_Text excerpt_.
________
# Where do you get your bottles?



## ReWined_Bottles (Feb 26, 2015)

Hello all, im new to posting on the forum, but have been viewing for a while. You all seem to get your bottles from different places and im just curious of where the majority lies.


----------



## Troll (Feb 26, 2015)

I get the majority from local winery. They will save and have two plus cases a week and I get a varsity of bottles.


----------



## Rocky (Feb 26, 2015)

My friends and family are basically a bunch of drunks and they save empty bottles for me. Here is my current stash of about 50 cases, de-labeled and cleaned. I had to stop them about a year and a half ago but I can turn them on again easily.


----------



## goldenboymd (Feb 26, 2015)

Wow that's a lot of bottles I have a hard job finding people to give me bottles. I now have a policy if they want a bottle they have to give me a empty


----------



## BonnieLynn (Feb 26, 2015)

Lots is wine drinkers here in Quebec. I got cases from friends in no time.


----------



## Boatboy24 (Feb 27, 2015)

I buy most of mine. It's certainly not the cheapest way, but once I have the bottle, it stays in the rotation. I was getting bottles from family and friends, but hated the inconsistency in color/size/shape. Buying isn't too expensive when you reuse them.


----------



## toddo_69 (Mar 5, 2015)

I have a friend who owns a country store that also retails alcohol. he also takes in empties from his customers for return so I usually ask him to save me whatever I'm looking for in terms of style or uniqueness.


----------



## fabrictodyefor (Mar 5, 2015)

I too have friends that save their bottles for me, but I don't have near the stash as Rocky! I also can call a local restaurant and they always save their wine bottles, I go on a list and then they call me when they have a case or 2.


----------



## RedPlanetWinery (Mar 5, 2015)

I've found some great picks via Craigslist. About 10 cases of used cobalt blue bordeaux from a local winery. Nearly 50 cases of used-but-never-labeled bottles from a local small farm winery that decided to call it quits. I also found a glass wholesaler about 1.5hrs away. New bottles for about 40% less than LHBS, new 'transition' bottles for even less. They also carry carboys and corks.


----------



## cooldood (Mar 5, 2015)

redemption center


----------



## dralarms (Mar 5, 2015)

I've been buying unsed from winerys, getting them from restaurants, and bought some new.


----------
________
_Data entries_.
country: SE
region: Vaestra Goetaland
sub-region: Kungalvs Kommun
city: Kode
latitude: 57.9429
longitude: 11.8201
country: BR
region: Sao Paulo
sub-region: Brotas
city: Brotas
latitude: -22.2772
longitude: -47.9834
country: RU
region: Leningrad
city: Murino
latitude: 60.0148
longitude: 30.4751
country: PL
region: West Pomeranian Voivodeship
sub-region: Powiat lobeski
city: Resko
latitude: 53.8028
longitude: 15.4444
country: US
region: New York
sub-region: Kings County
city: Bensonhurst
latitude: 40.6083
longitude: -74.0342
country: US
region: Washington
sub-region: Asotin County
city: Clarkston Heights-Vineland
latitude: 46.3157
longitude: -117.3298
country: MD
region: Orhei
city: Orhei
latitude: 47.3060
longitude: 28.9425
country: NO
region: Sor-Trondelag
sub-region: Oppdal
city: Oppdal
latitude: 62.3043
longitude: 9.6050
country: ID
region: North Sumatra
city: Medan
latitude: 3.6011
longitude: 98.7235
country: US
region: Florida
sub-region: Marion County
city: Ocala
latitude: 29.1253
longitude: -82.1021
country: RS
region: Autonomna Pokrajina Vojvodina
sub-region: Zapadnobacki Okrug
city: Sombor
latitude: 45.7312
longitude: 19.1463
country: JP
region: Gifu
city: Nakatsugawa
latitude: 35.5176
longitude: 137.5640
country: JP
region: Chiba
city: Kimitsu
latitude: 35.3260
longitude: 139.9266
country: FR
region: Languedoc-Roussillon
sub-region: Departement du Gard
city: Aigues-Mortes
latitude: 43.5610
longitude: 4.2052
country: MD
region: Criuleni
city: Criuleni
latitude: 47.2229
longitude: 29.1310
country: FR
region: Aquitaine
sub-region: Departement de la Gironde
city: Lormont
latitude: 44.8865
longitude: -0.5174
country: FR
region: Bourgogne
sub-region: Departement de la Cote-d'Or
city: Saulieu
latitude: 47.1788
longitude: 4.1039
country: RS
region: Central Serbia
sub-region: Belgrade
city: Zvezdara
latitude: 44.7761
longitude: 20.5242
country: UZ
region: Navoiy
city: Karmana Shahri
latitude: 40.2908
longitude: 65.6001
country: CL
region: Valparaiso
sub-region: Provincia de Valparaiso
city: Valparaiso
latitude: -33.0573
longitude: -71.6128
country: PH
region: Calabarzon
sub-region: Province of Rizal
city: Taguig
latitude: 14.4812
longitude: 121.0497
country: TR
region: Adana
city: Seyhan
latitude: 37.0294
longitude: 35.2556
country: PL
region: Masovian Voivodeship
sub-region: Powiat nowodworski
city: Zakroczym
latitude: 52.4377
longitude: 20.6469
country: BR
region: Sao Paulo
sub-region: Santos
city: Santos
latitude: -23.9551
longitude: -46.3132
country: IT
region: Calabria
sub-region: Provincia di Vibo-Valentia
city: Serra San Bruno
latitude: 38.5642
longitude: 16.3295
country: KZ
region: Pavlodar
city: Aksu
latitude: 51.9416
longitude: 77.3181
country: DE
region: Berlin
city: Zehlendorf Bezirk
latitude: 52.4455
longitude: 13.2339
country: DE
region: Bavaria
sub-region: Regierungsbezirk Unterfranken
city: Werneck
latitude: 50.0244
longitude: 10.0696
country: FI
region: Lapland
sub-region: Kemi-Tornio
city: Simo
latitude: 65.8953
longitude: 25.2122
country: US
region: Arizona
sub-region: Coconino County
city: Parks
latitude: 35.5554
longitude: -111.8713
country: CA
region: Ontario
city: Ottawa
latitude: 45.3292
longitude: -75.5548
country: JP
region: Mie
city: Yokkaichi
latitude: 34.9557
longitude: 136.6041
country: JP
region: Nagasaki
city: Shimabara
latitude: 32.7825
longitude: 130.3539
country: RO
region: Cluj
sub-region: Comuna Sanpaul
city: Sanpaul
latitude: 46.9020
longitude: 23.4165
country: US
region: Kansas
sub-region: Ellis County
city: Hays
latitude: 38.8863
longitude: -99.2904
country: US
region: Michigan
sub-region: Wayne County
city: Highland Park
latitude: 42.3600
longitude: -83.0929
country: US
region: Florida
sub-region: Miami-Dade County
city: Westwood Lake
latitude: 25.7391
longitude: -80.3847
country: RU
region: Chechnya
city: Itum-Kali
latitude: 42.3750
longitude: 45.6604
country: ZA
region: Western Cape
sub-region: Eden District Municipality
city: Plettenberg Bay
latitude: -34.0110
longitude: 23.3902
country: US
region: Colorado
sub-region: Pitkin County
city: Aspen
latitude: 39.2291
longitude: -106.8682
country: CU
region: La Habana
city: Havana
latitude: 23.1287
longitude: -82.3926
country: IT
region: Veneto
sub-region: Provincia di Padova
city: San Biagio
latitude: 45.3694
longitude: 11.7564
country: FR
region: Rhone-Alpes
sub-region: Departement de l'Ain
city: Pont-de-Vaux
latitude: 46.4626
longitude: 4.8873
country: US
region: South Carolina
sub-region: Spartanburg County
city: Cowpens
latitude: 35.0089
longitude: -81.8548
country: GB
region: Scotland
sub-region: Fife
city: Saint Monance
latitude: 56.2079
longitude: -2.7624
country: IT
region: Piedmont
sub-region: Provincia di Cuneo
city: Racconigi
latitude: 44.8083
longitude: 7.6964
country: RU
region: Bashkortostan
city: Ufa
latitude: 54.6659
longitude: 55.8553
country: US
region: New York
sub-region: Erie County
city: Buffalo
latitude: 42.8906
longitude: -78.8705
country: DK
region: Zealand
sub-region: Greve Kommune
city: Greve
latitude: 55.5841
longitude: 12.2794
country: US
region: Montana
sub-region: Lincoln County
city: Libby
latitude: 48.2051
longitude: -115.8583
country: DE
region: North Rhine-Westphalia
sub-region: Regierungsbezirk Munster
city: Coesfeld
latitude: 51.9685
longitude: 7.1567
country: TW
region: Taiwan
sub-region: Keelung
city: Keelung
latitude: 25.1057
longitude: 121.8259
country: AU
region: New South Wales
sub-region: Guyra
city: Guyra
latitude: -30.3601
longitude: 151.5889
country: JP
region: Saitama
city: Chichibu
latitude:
________
_Jobs_.
1 - In the bottle-sourcing thread, how far away is the glass wholesaler that RedPlanetWinery found?
2 - Convert the part of the listing that opens with the line containing "city: Ocala" and closes with the line containing "latitude: 43.5610" into a two-column CSV with the columns field and value. Give one row per line, putting each entry in its own quoted field with any line breaks turned into spaces.

_Results of the exercise_.
1 - About 1.5 hours away.

2 -
field,value
"city:","Ocala"
"latitude:","29.1253"
"longitude:","-82.1021"
"country:","RS"
"region:","Autonomna Pokrajina Vojvodina"
"sub-region:","Zapadnobacki Okrug"
"city:","Sombor"
"latitude:","45.7312"
"longitude:","19.1463"
"country:","JP"
"region:","Gifu"
"city:","Nakatsugawa"
"latitude:","35.5176"
"longitude:","137.5640"
"country:","JP"
"region:","Chiba"
"city:","Kimitsu"
"latitude:","35.3260"
"longitude:","139.9266"
"country:","FR"
"region:","Languedoc-Roussillon"
"sub-region:","Departement du Gard"
"city:","Aigues-Mortes"
"latitude:","43.5610"